Serial Dilution for Viable Count

  • Process:

    • Create dilutions (e.g., 1:10), then plate via spread or pour plate methods, counting colonies formed (30-300 ideal).

Indirect Counts

  • Turbidity Measurements:

    • Assess bacterial numbers through light absorption.

Phases of Growth

  • Lag Phase:

    • No division, no change in viable cell count, varies based on inoculation and media specifics.

  • Exponential Phase:

    • Cell count doubles, growth dependent on nutrient availability.

  • Stationary Phase:

    • Nutrient limitation and toxic metabolite accumulation inhibit further growth.

  • Death Phase:

    • Viable count decreases from nutrient depletion and toxic accumulation.

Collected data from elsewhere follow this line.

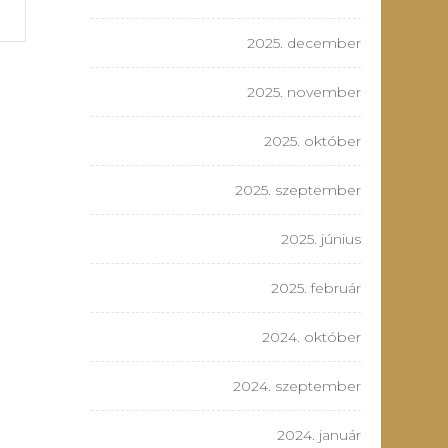
2025. december
2025. november
2025. október
2025. szeptember
2025. június
2025. február
2024. október
2024. szeptember
2024. január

Factors Affecting Microbial Growth - Temperature

  • Growth Rate: Influenced by temperature ranges.

    • Psychrophile: Example - Polaromonas vacuolata (optimally grows at 4°C).

    • Mesophile: Example - Escherichia coli (optimal growth at around 37°C).

    • Thermophile: Example - Geobacillus stearothermophilus (ties to higher temperatures).

Factors Affecting Microbial Growth - Temperature Effects

  • Membrane and Enzyme Kinetics:

    • Temperature affects membrane fluidity and enzyme function, leading to stability or denaturation.

    • Low-temperature changes increase membrane fluidity with unsaturated fatty acids, while high temperatures favor saturated fatty acids for membrane integrity.

Factors Affecting Microbial Growth - pH

  • Optimal pH:

    • Bacteria thrive at neutral pH (6.5-7.5), fungi prefer mildly acidic conditions (pH 5-6).

    • Acidophiles and alkaliphiles have unique adaptations to maintain stability in extreme environments.

Factors Affecting Microbial Growth - Osmotic Pressure

  • Concentration Effects:

    • Importance of isotonic, hypotonic, hypertonic environments; osmotic pressure impacts cell integrity and survival.

  • Water Activity (aw): The interrelation between solute concentration and water availability affects growth capabilities.

Factors Affecting Microbial Growth - Oxygen Requirements

  • Classes of Organisms:

    • Obligate aerobes and anaerobes differ in vital oxygen needs, affecting metabolic pathways and survival.

Problems with Oxygen Based Metabolism

  • Toxic Byproducts:

    • Oxygen metabolism generates superoxide anion (O2-) and hydrogen peroxide (H2O2), both toxic and necessitating enzyme detoxification.

  • Detoxification Mechanisms:

    • Superoxide dismutase and catalase work to convert harmful byproducts into less toxic forms.